Silver Offers Better Hedge Against Inflation
During times of inflation in the United States, gold and silver both seem to perform fairly well. Partially because the dollar becomes weaker as the cost of goods rises. This means that purchasing gold and silver using other currencies makes them more affordable for many. Given the industrial applications in which silver is commonly employed, it often does better in a market where inflation is skyrocketing and the value of the dollar is falling.
Silver Has A Higher Market Volatility
The downside of investing in silver is that its market volatility is two or three times that of gold. Traders can often benefit in these instances, but for those investors managing or expanding their portfolio, it becomes risky. Though short-term gains are greater with silver, it often also carries a much larger downside than gold.
Gold Makes It Easy to Diversify a Portfolio
Gold is considered the most powerful investment to diversify a growing portfolio. Though silver still does fairly well, it has a weak correlation when connected to bonds, stocks, and commodities. Gold’s value is not correlated to nor determined by stocks or other common investments. This is simply not the case with silver or other industrial metals as it is widely used in the production of many products, whereas gold has very few applications.

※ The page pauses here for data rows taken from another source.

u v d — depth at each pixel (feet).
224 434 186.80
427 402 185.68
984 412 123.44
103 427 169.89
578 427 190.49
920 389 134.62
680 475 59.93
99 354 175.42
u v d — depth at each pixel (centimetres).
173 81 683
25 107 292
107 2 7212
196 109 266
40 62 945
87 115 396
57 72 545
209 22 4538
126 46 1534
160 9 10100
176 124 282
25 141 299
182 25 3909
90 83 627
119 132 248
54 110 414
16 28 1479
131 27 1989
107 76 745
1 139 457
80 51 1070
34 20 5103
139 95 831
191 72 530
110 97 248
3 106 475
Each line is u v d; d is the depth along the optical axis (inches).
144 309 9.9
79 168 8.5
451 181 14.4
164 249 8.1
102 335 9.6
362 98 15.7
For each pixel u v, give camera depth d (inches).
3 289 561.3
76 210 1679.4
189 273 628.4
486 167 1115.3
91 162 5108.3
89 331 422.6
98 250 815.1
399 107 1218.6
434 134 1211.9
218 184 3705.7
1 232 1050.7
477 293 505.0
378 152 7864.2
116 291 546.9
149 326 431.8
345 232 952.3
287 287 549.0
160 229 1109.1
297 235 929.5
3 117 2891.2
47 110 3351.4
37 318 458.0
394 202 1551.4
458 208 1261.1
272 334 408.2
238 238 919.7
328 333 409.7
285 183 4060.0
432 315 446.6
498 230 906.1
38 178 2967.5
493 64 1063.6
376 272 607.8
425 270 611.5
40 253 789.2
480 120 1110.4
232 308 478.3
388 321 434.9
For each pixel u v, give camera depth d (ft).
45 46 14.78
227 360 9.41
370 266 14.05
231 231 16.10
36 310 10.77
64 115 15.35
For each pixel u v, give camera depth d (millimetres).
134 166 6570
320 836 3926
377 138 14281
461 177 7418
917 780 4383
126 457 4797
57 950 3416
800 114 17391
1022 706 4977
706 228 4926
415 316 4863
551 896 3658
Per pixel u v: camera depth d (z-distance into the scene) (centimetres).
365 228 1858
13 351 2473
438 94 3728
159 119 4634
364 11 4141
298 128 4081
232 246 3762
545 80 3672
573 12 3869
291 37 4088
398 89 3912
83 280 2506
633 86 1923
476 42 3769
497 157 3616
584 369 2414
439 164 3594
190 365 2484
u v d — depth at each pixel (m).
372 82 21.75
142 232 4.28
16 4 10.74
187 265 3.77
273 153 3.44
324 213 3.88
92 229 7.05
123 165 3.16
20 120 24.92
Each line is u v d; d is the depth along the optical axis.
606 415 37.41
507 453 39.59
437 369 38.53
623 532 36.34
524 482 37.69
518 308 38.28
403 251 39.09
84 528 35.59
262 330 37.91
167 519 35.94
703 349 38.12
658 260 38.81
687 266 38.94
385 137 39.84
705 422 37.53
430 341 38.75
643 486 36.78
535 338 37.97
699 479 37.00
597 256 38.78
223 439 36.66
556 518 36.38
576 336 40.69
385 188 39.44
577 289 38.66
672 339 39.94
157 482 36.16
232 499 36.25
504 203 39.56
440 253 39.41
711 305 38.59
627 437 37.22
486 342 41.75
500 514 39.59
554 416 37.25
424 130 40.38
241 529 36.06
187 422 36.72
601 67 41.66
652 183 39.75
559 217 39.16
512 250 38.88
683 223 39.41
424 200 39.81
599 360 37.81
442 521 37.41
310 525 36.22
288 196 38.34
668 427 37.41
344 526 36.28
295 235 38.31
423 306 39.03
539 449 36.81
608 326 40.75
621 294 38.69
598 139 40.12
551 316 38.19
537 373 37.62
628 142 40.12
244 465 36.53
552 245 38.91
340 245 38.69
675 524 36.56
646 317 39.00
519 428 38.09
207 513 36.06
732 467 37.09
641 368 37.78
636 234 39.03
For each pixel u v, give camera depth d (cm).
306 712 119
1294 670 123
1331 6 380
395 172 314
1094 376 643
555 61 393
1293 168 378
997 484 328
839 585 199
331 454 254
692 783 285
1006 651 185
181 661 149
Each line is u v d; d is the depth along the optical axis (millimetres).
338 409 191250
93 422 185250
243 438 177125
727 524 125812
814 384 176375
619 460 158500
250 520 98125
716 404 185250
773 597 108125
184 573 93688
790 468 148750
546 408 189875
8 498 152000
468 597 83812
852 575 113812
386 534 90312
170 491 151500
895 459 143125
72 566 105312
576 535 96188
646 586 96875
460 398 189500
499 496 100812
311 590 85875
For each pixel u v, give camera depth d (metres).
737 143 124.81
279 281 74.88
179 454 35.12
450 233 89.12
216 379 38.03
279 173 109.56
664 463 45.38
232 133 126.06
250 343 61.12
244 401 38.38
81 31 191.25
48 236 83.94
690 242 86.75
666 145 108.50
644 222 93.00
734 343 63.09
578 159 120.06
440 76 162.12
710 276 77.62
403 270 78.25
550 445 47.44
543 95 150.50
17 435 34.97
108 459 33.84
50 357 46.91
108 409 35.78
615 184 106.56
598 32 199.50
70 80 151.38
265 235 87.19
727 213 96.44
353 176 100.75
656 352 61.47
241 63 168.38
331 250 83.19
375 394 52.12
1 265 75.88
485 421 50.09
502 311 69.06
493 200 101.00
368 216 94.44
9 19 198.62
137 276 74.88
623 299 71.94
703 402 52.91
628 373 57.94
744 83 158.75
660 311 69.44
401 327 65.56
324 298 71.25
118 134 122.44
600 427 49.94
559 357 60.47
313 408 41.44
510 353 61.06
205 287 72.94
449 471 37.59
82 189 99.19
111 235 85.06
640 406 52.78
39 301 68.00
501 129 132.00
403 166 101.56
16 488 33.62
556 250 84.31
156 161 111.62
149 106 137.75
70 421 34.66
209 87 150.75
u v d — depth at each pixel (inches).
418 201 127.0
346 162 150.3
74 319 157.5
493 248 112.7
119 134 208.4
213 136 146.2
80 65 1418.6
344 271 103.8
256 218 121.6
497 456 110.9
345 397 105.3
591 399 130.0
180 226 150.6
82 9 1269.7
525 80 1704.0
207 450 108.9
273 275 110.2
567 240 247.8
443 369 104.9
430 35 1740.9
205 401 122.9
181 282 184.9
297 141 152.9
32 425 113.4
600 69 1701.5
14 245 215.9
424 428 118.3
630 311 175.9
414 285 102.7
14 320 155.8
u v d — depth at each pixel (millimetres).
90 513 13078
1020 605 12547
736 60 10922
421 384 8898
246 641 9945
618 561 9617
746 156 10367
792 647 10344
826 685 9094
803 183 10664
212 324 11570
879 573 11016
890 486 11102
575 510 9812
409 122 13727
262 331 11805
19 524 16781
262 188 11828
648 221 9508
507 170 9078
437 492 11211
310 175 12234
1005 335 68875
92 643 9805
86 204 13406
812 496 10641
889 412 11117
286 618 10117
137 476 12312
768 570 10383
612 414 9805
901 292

Because investors are rushing to protect their retirement portfolios with gold, many are wondering, “How can I transfer my 401k to gold without penalty?“. Once you learn how to do this you can save yourself a huge chunk of money by avoiding IRS penalties.
It Is More Affordable to Invest in Silver?
First-time or small-time investors will find that silver is much more affordable an investment than gold. As silver is fairly low priced, it is a good option for those looking to learn the ropes of precious metal investing.
How Do You Invest in Gold or Silver?
The reason gold and silver both remain popular investments is that they’re available in different forms.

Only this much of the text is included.